■ JOB ■
Please restate the records that follow exactly, skipping their images.

■ DATA FOR ANALYSIS ■
════════════════════
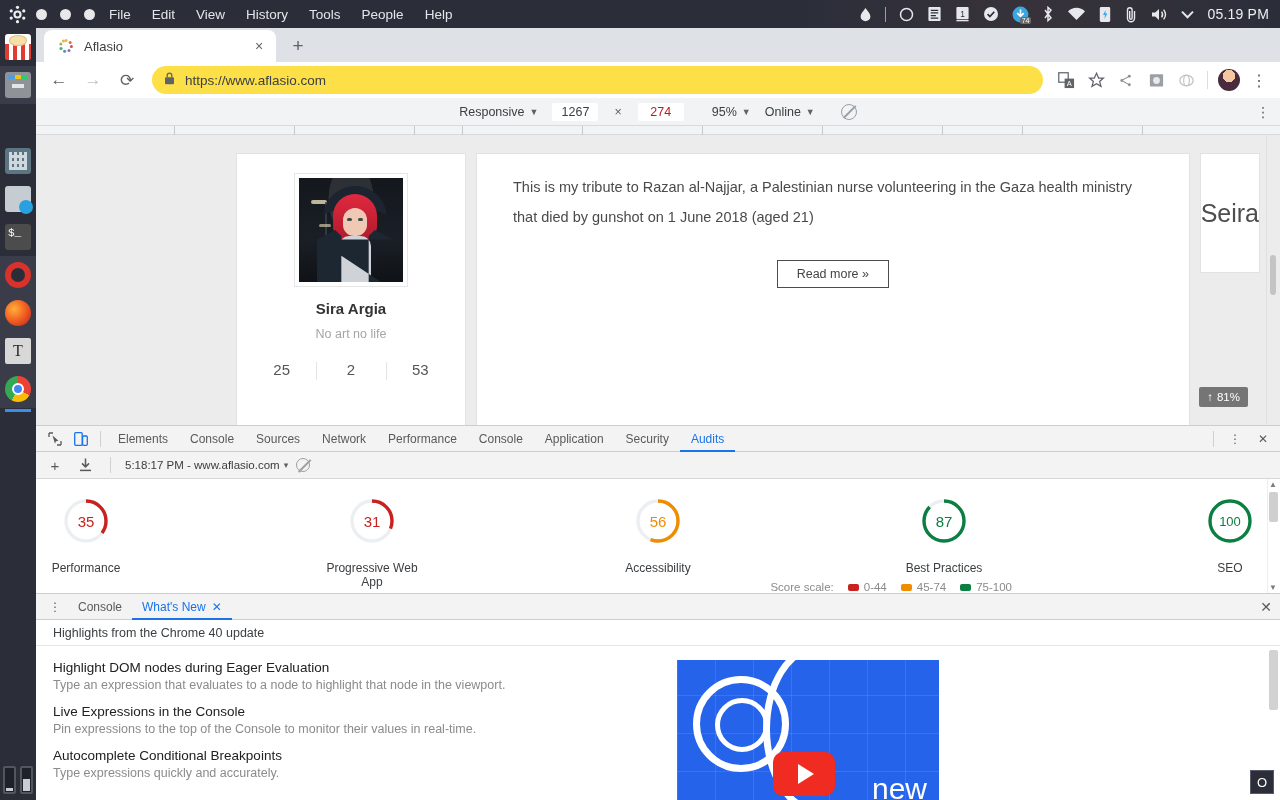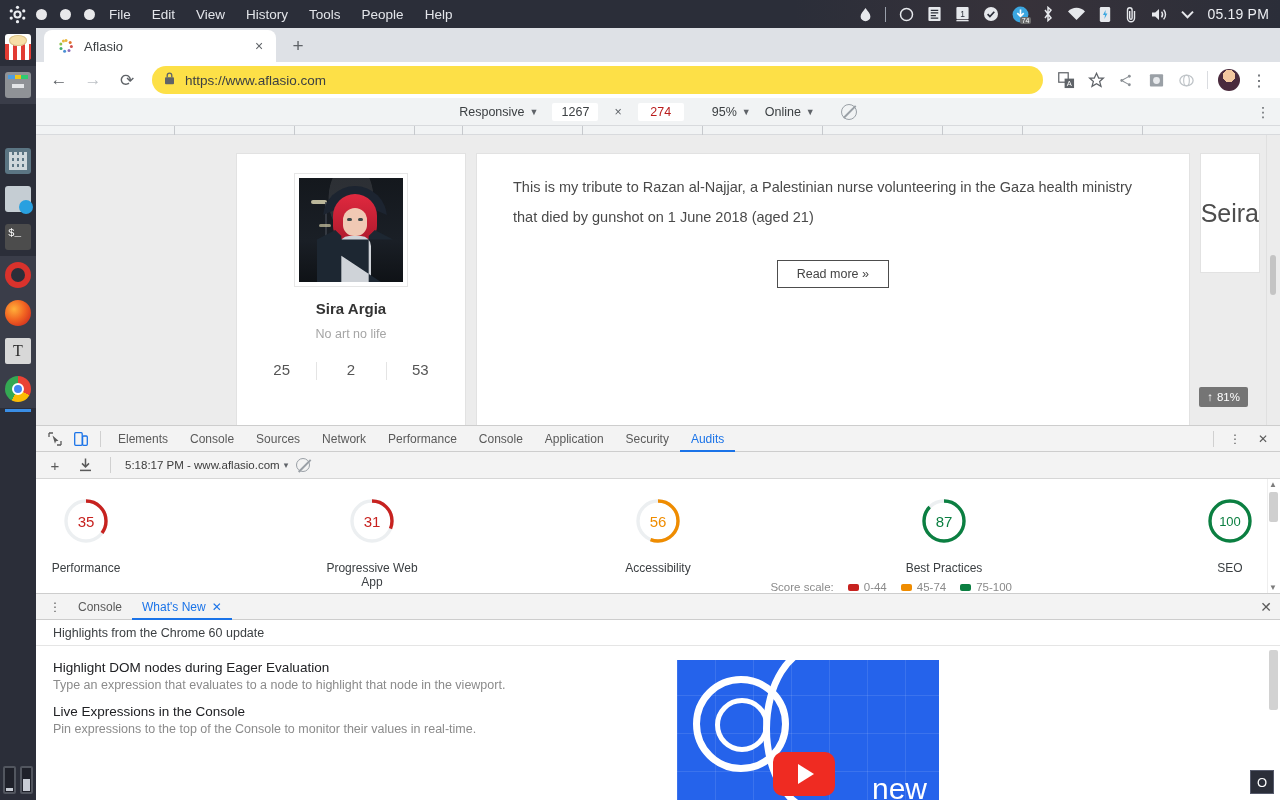"Highlights from the Chrome 60" div.dw-sub { text: 60 -> 40 }
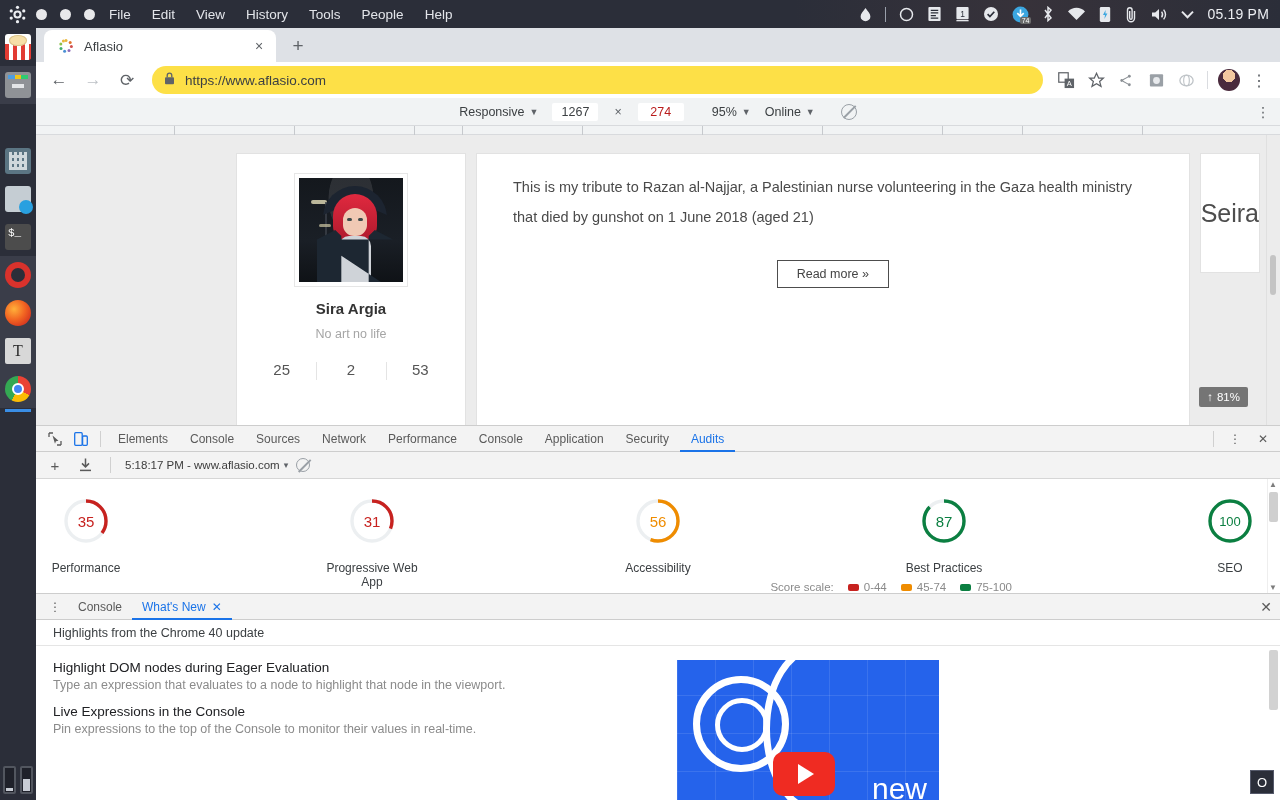"Autocomplete Conditional Breakpoints" div.wn-item { html: none -> <div> <div>Autocomplete Conditional Breakpoints</div> <div>Type expressions quickly and accurately.</div> </div> }
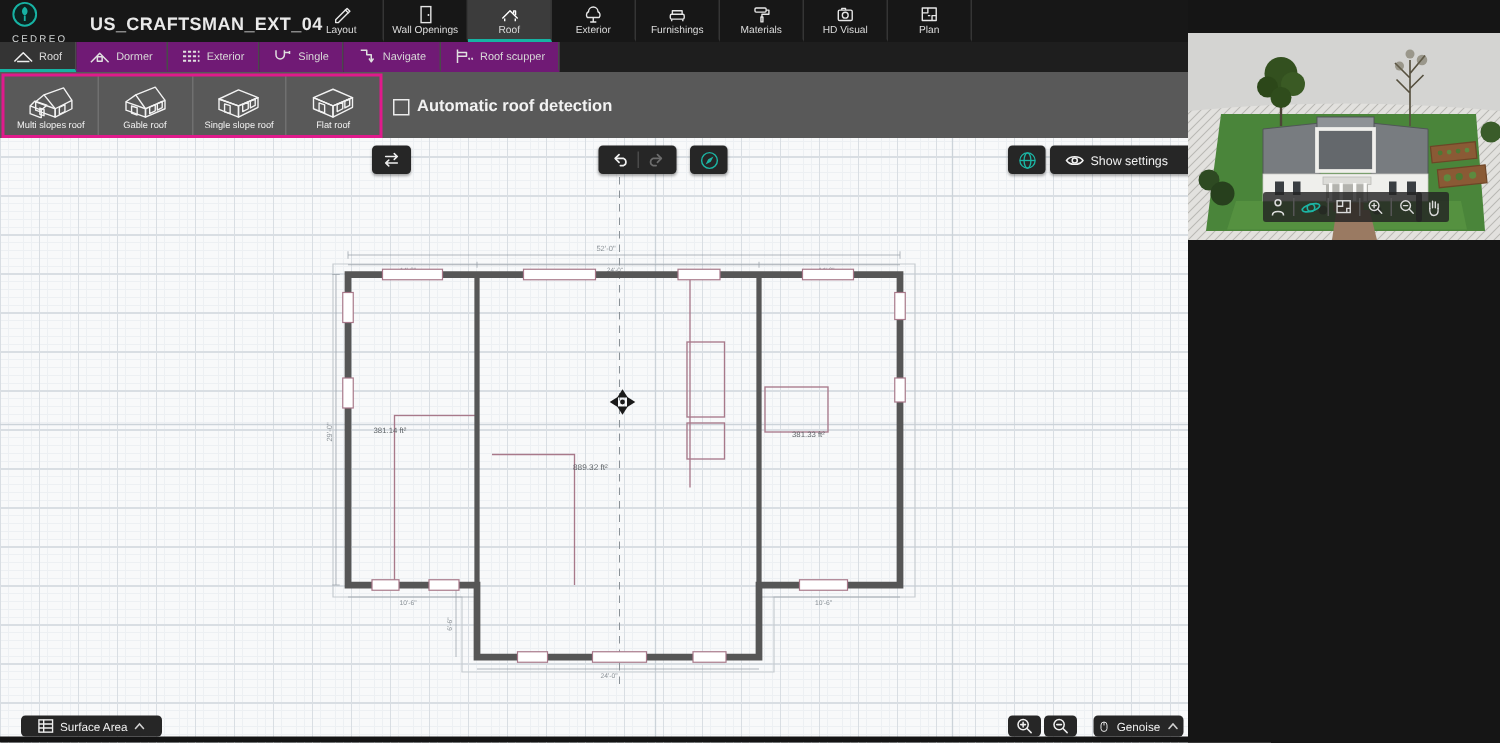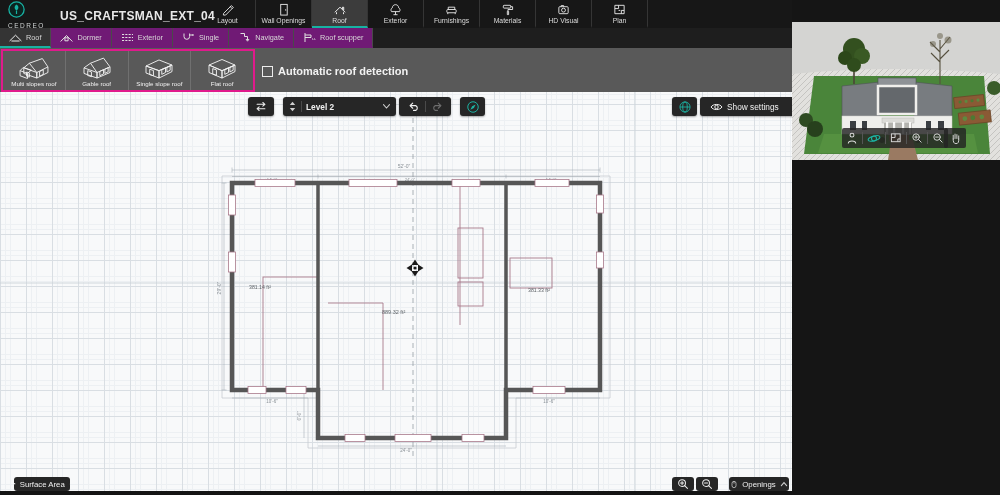"Level 2" div.fbtn { html: <div> <svg> <g> <path></path> <path></path> </g> </svg> <span></span> <span>Level 2</span> <svg> <path></path> </svg> </div> -> none }
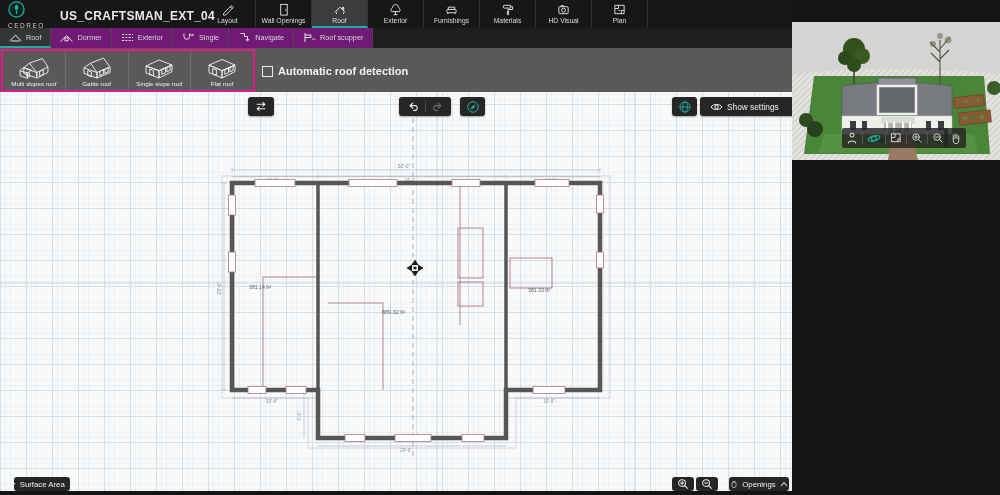"Surface Area" div.bbtn { width: 56px -> 94px }
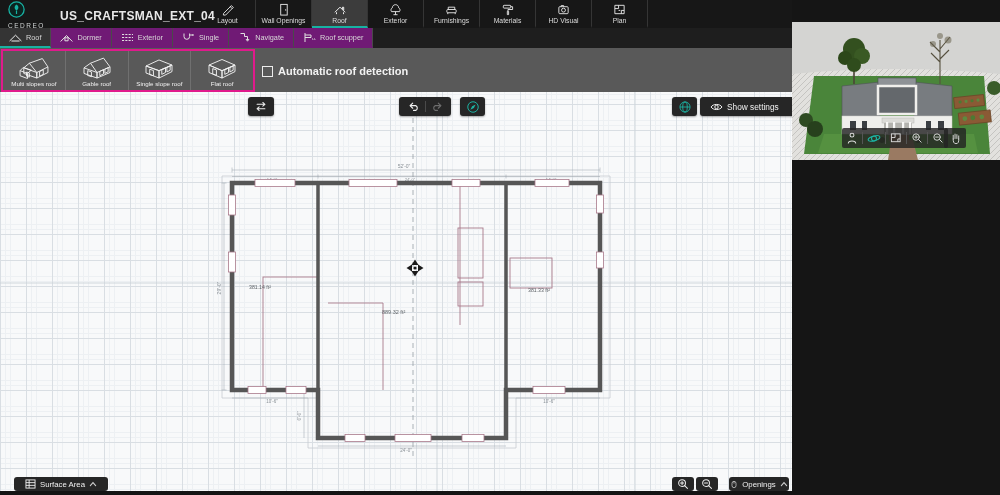"Openings" span.lbl { text: Openings -> Genoise }
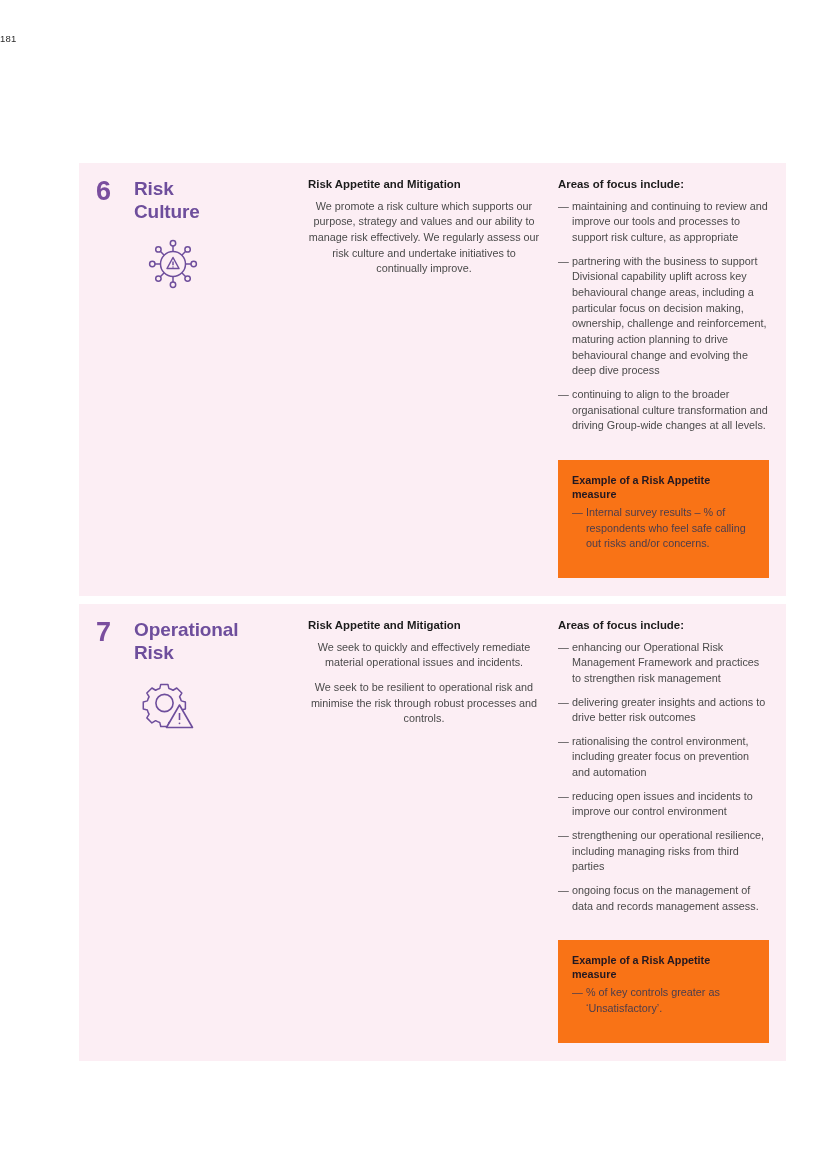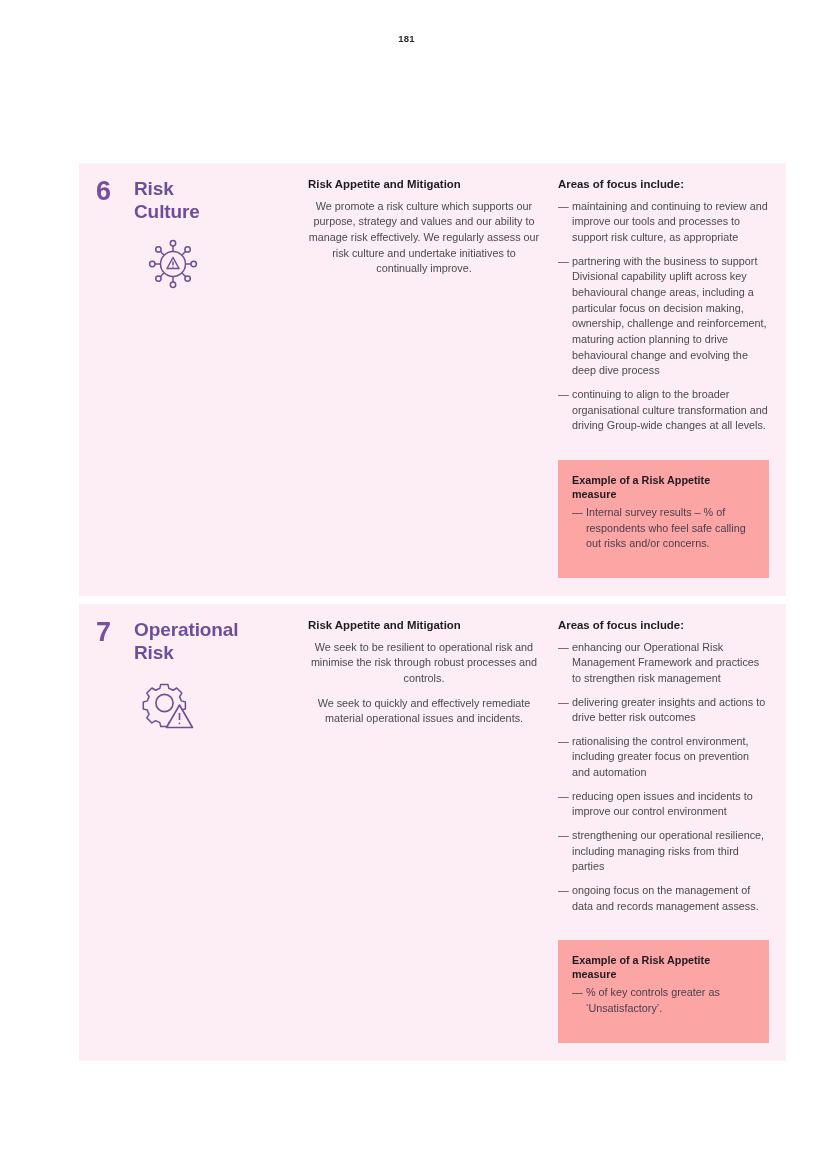"181" .page-number { font-weight: bold -> normal; padding-left: 10px -> none; text-align: center -> left }
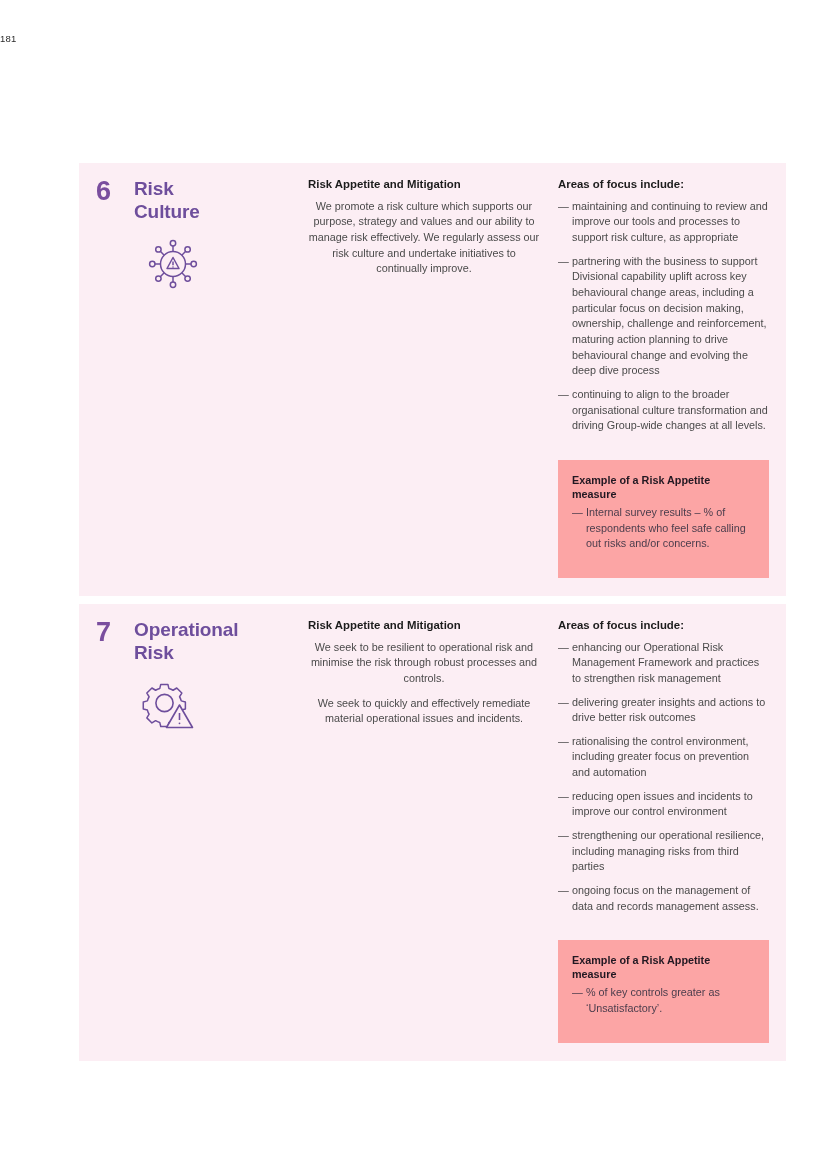"Example of a Risk Appetite" .measure-box { background: #fca5a5 -> #f97316 }
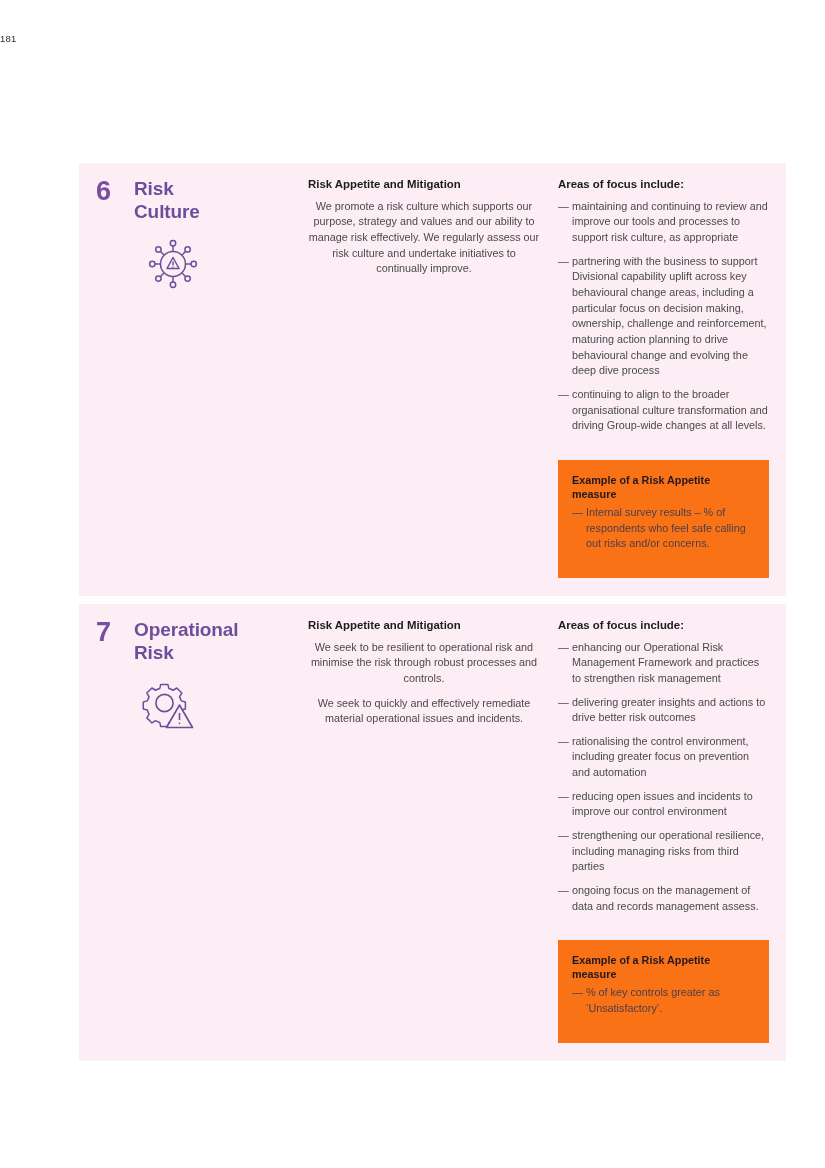"We seek to be resilient" p.body-para { order: before "We seek to quickly and" -> after "We seek to quickly and" }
════════════════════
■ RESULT OF THIS TASK ■
"Highlights from the Chrome 60" div.dw-sub { text: 60 -> 40 }
"Autocomplete Conditional Breakpoints" div.wn-item { html: none -> <div> <div>Autocomplete Conditional Breakpoints</div> <div>Type expressions quickly and accurately.</div> </div> }
"Level 2" div.fbtn { html: <div> <svg> <g> <path></path> <path></path> </g> </svg> <span></span> <span>Level 2</span> <svg> <path></path> </svg> </div> -> none }
"Surface Area" div.bbtn { width: 56px -> 94px }
"Openings" span.lbl { text: Openings -> Genoise }
"181" .page-number { font-weight: bold -> normal; padding-left: 10px -> none; text-align: center -> left }
"Example of a Risk Appetite" .measure-box { background: #fca5a5 -> #f97316 }
"We seek to be resilient" p.body-para { order: before "We seek to quickly and" -> after "We seek to quickly and" }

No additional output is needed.